ICANN DNS Symposium (IDS) 2021 recap summary

The ICANN DNS Symposium concluded today. It was about 3 hours of talks for the past 3 days. Four talks each day. For me it started at 5:00 am and I didn’t always make it on time and I left early a couple of times. This is a very brief summary since I didn’t take very detailed notes and the presentations are not yet online to review. Materials should appear on the IDS page in due time.

Day 1

DNS-STATS traffic capture and visualization development
Jim Hague
Showcase of the DNS-STATS tool. All you really need to know is here.

Measuring recursive resolver centrality
Joao Damas, Geoff Huston
They try to provide some insight into the notion of consolidation and centralization of the resolution services on the Internet using APNIC Labs Google ads driven name server measurement infrastructure. Methodology and observations discussed. Some statistics here.

pktvisor; summarizing traffic for observability and DDoS mitigation
Shannon Weyrick
Another DNS statistics tool, this one currently based on pcap data to provide a dashboard like view. Other inputs, including sFlow/NetFlow support planned. All you need to know here.

DSFI-TSG Panel
Merike Kaeo, Robert Schishka, John L Crain, Tim April, Gavin Brown, and Duane Wessels
The ICANN-sponsored DNS Security Facility Initiative Technical Study Group. I didn’t stick around for this one. Best I can tell they are coming up with some big picture guidance to provide to the ICANN board on security issues involving the DNS. You can find more information about the group here.

Day 2

COMAR: classification of compromised versus maliciously registered domains
Maciej Korczynski, Christian Hesselman, Benoit Ampeau
I missed this one, but the title is pretty self explanatory. Probably everything you need to know here.

Canadian Shield - A year of experience operating a secure national DNS infrastructure for Canada
Marc Gaudet
A project run by CIRA.ca to essentially help limit “leakage” of DNS data and limit exposure to malicious domain names for Canadians. Basically a government sponsored open resolver service. Currently service ~700 million queries/day. More detail here.

The DNS practice on security and stability in Alibaba Cloud DNS
Yong Ma
An overview of how Alibaba operates it’s DNS resolution infrastructure. Compare to the project above, Alibaba services about 1 trillion queries/day.

DNS security threats outreach platform KINDNS
Adiel Akplogan, Michael Hausing, Leslie Daigle, Andrew Campling
I did not stick around for this one. This is a relatively new effort sponsored by ICANN. KINDNS is Knowledge-sharing and instantiating norms for DNS and naming security. More detail here.

Day 3

DNS cache poisoning revived with network side channels (SAD DNS)
Zhiyun Qian
I missed this one, but I believe it was essentially presenting this research here.
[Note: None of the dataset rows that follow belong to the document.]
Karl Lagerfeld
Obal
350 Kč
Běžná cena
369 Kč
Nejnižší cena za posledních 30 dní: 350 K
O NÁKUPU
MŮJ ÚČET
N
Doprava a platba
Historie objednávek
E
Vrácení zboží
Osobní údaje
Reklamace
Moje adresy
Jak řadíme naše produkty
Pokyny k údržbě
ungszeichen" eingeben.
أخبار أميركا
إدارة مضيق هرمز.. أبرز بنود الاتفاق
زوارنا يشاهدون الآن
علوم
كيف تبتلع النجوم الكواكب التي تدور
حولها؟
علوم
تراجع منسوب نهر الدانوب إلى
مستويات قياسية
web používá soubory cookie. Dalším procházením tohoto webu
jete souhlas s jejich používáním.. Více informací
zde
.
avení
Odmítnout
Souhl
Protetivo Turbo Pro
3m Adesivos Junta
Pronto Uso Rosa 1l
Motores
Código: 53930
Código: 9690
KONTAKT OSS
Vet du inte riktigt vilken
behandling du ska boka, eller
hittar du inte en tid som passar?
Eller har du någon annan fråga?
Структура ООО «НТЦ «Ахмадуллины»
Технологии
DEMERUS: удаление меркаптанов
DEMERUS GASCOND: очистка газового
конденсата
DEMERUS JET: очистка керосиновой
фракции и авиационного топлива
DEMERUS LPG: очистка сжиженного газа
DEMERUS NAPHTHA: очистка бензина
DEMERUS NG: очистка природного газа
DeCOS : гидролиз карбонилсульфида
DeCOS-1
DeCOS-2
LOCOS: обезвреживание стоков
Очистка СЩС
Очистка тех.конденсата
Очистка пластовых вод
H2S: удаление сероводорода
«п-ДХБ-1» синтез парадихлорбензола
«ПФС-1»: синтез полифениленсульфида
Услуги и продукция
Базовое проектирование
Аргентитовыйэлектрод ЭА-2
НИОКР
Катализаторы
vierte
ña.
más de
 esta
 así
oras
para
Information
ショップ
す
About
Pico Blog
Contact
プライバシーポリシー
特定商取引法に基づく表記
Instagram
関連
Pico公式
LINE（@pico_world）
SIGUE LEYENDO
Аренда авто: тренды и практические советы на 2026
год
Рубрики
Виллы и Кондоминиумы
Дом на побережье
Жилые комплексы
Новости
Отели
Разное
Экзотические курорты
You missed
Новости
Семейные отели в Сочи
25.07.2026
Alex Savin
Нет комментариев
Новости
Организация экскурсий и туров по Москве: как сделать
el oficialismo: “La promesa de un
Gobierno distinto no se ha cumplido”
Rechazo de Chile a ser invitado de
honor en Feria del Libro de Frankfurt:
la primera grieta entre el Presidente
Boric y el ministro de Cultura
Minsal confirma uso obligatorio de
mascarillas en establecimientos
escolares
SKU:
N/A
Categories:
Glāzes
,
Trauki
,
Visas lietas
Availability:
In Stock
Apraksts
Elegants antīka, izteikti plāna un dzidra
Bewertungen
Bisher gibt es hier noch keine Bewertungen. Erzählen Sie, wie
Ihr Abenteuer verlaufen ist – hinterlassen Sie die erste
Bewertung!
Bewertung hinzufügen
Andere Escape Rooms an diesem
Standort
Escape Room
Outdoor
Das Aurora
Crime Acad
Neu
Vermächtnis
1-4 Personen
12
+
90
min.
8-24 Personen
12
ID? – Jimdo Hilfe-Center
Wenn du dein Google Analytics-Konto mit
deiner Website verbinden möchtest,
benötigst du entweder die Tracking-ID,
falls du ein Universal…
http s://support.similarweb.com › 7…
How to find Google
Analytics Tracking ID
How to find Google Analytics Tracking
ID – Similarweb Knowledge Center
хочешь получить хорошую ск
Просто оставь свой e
Poison over troubled forwarders: A cache poisoning attack targeting DNS forwarding devices
Xiang Li
More cache poisoning research. Involves IP ID prediction. Uses CNAME RRs to force fragmentation, which helps facilitate the attack. Originally published here.

rm -rf SHA-1: DNSSEC algorithm roll en masse
Howard Eland
Case study on Donuts (formerly Afilias) efforts to change DNSSEC parameters across their TLDs. Lots of man power to accomplish, no major problems reported.

Message digest for DNS Zones
Duane Wessels
Discussing the introduction of a new RR called ZONEMD, which is intended initially for the root zone and will be computed on the canonically ordered zone data (like DNSSEC does) with the exception of this record. Ideally this record would be protected by DNSSEC. Other TLDs are looking at deploying this as well. Recently achieved RFC status here.